··· TEXT SEGMENT ···

Critics have questioned the simplifications and statistical methods used in calculating ecological footprints. Therefore, Global Footprint Network and its partner organizations have engaged with national governments and international agencies to test the results—reviews have been produced by France, Germany, the European Commission, Switzerland, Luxembourg, Japan and the United Arab Emirates.[94] Some point out that a more refined method of assessing Ecological Footprint is to designate sustainable versus non-sustainable categories of consumption.[95][96]

Carrying capacity

Attempts have been made to estimate the world's carrying capacity for humans; the maximum population the world can host.[97] A 2004 meta-analysis of 69 such studies from 1694 until 2001 found the average predicted maximum number of people the Earth would ever have was 7.7 billion people, with lower and upper meta-bounds at 0.65 and 98 billion people, respectively. They conclude: "recent predictions of stabilized world population levels for 2050 exceed several of our meta-estimates of a world population limit".[98]

A 2012 United Nations report summarized 65 different estimated maximum sustainable population sizes and the most common estimate was 8 billion.[99] Advocates of reduced population often put forward much lower numbers. Paul R. Ehrlich stated in 2018 that the optimum population is between 1.5 and 2 billion.[100] In 2022 Erhlich and other contributors to the "Scientists' warning on population", including Eileen Crist, William J. Ripple, William E. Rees and Christopher Wolf, stated that environmental analysts put the sustainable level of human population at between 2 and 4 billion people.[101] Geographer Chris Tucker estimates that 3 billion is a sustainable number.[102]

Critics of overpopulation criticize the basic assumptions associated with these estimates. For example, associate professor of gender and sexuality Jade Sasser believes that calculating a maximum of number of humanity is unethical claiming that only some, mostly European former colonial powers, are mostly responsible for unsustainably using up Earth's resources.[103]

Proposed impacts

Poverty, and infant and child mortality

Although proponents of human overpopulation have expressed concern that growing population will lead to an increase in global poverty and infant mortality, both indicators have declined over the last 200 years of population growth.[13][104]

Environmental impacts

Having one less child, on average, saves 58.6 tonnes of CO2 equivalent per year.

··· ENTRIES SHOWN ···

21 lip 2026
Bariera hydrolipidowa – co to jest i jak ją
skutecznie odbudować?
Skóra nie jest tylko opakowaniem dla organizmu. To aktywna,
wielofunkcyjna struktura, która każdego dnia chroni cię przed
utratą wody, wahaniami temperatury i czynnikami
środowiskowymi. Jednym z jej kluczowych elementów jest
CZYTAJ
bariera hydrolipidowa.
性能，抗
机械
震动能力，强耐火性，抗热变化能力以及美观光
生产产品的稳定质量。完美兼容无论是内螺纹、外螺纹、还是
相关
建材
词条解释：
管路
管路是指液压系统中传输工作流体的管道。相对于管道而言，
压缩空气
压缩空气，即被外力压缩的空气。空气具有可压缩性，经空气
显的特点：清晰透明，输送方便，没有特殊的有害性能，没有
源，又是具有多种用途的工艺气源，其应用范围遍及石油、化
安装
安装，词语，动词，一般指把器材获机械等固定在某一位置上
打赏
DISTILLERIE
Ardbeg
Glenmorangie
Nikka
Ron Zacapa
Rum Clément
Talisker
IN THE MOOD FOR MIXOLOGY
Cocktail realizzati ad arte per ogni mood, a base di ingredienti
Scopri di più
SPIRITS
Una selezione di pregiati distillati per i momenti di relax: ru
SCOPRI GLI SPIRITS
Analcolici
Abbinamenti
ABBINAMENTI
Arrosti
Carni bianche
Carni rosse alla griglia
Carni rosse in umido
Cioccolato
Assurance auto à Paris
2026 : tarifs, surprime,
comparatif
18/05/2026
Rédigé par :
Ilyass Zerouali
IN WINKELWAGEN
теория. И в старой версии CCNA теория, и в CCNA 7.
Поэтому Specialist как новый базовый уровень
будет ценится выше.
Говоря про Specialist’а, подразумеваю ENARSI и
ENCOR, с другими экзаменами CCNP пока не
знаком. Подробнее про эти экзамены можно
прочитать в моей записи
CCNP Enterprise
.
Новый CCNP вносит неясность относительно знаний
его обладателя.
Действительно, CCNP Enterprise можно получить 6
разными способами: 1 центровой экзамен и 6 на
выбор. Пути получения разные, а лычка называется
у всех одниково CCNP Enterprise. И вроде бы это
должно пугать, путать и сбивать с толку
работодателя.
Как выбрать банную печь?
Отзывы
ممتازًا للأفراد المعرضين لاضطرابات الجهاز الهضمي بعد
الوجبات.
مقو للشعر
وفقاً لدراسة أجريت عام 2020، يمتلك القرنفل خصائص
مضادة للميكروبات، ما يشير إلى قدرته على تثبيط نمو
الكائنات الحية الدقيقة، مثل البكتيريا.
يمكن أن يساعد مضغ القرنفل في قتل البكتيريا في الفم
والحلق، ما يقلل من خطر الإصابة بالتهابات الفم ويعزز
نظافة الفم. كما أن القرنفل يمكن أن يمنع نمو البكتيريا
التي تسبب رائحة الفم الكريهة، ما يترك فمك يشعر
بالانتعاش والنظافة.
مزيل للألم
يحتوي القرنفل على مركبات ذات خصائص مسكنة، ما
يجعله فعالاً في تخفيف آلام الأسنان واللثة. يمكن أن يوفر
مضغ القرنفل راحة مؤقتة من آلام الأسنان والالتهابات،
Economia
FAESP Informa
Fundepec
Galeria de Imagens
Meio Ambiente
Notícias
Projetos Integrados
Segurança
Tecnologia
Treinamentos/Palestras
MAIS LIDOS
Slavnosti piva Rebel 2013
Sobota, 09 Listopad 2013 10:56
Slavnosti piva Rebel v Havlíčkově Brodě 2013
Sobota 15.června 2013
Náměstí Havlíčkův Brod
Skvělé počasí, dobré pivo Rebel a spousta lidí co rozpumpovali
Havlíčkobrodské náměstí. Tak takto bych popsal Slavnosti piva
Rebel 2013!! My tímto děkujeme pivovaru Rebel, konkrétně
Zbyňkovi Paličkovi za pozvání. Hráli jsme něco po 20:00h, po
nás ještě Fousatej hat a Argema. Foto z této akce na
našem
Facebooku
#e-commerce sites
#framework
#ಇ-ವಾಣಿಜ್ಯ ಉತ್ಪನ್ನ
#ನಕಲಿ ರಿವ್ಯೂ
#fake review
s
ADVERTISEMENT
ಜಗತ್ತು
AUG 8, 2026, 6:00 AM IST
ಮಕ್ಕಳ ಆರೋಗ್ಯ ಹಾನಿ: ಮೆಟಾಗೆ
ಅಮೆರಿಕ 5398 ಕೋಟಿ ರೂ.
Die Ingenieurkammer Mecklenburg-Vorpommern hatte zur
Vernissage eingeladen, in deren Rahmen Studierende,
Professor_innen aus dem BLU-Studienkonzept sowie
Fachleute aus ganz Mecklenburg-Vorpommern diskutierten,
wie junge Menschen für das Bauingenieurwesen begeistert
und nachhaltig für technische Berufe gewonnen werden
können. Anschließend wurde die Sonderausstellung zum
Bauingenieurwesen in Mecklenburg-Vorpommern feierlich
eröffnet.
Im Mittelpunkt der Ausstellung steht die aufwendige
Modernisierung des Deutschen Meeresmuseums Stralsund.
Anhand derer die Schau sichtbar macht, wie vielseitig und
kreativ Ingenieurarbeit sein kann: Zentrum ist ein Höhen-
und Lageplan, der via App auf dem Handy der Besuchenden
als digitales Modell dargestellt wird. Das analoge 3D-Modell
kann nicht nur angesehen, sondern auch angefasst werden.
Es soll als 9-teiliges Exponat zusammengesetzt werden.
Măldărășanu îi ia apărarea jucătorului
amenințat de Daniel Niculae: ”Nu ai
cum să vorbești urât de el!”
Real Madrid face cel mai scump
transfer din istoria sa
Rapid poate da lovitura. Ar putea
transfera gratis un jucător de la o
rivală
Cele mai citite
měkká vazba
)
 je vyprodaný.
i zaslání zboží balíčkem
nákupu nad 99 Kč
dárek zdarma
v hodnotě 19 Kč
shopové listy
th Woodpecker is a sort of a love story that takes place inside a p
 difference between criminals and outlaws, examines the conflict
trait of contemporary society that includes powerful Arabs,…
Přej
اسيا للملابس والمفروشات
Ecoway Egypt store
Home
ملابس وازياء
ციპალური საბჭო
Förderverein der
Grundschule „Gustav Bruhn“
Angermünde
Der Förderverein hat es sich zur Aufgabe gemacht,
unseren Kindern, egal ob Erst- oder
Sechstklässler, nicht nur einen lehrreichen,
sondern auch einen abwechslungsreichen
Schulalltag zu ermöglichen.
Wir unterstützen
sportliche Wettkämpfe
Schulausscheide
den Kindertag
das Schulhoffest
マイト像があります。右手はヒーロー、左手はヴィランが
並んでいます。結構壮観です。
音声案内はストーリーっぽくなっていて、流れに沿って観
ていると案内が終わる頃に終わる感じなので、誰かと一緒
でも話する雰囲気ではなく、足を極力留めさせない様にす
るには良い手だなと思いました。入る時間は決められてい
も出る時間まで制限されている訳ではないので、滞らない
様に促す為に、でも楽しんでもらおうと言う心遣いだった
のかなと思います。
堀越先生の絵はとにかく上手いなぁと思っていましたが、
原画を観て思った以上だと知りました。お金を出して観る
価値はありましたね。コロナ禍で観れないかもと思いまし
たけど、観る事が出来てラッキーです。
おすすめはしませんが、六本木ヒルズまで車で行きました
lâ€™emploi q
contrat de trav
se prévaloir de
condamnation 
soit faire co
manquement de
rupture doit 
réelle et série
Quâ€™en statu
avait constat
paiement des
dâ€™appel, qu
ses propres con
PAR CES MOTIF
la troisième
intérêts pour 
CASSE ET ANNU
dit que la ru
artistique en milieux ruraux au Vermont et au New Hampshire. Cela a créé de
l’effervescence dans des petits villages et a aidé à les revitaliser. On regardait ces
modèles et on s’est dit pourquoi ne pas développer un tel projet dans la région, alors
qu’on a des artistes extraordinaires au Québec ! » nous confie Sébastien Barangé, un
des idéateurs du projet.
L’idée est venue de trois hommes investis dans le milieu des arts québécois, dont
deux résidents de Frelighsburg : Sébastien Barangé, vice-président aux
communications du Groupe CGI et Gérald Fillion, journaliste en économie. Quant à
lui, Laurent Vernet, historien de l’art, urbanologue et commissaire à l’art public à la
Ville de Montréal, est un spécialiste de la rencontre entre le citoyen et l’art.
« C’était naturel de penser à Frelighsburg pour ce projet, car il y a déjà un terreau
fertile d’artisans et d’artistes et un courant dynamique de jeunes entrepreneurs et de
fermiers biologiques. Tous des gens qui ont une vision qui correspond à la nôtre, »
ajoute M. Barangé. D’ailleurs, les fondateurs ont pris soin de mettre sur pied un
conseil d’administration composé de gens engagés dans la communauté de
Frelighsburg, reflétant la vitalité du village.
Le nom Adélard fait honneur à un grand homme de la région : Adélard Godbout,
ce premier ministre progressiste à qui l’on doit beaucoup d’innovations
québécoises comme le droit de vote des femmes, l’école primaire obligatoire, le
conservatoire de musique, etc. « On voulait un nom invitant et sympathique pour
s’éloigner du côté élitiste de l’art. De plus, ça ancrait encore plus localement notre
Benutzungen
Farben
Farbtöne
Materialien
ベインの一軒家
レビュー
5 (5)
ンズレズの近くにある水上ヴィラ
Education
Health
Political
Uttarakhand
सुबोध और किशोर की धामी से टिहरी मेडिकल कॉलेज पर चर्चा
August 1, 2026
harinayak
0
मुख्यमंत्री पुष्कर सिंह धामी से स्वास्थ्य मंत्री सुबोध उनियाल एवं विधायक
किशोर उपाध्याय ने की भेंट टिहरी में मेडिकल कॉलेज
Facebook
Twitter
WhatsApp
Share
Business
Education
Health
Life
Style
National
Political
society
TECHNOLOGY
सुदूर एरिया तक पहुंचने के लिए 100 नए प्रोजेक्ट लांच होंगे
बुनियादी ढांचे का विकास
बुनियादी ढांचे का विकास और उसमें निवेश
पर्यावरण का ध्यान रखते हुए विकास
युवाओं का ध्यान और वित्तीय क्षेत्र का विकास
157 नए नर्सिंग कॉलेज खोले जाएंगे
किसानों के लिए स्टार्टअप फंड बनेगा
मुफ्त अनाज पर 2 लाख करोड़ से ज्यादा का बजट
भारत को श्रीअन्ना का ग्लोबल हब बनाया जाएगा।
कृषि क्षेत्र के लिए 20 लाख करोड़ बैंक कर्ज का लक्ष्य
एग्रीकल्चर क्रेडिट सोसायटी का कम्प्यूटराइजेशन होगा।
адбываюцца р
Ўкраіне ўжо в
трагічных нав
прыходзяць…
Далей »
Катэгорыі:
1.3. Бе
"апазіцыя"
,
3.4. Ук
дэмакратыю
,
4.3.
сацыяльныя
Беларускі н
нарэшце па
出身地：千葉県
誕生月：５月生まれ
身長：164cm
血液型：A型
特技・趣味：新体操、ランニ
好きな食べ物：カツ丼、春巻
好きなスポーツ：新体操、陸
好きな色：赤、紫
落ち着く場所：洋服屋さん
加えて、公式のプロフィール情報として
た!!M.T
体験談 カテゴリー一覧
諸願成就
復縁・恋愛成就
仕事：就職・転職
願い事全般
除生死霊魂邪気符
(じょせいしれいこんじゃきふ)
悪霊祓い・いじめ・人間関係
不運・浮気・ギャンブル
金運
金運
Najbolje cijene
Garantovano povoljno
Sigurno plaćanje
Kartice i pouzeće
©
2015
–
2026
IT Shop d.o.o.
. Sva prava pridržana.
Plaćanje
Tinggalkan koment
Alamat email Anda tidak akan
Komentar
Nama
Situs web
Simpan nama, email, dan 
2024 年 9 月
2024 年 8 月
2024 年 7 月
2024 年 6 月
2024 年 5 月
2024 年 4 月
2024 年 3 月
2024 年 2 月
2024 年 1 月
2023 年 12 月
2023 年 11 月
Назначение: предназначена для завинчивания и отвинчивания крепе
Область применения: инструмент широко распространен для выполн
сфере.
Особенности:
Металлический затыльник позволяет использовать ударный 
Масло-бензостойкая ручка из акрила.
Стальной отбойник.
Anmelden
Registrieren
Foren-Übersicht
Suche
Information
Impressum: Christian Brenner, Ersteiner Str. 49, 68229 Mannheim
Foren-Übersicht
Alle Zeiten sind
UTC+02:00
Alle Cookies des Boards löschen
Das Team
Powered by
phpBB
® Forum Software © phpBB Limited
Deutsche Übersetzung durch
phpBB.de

···

◆ **EXERCISE INSTRUCTIONS**: Translate this sentence from the overpopulation text into Spanish: "Advocates of reduced population often put forward much lower numbers." None of these records is needed.

◆ **FINAL ANSWER**: Los defensores de una población reducida suelen proponer cifras mucho más bajas.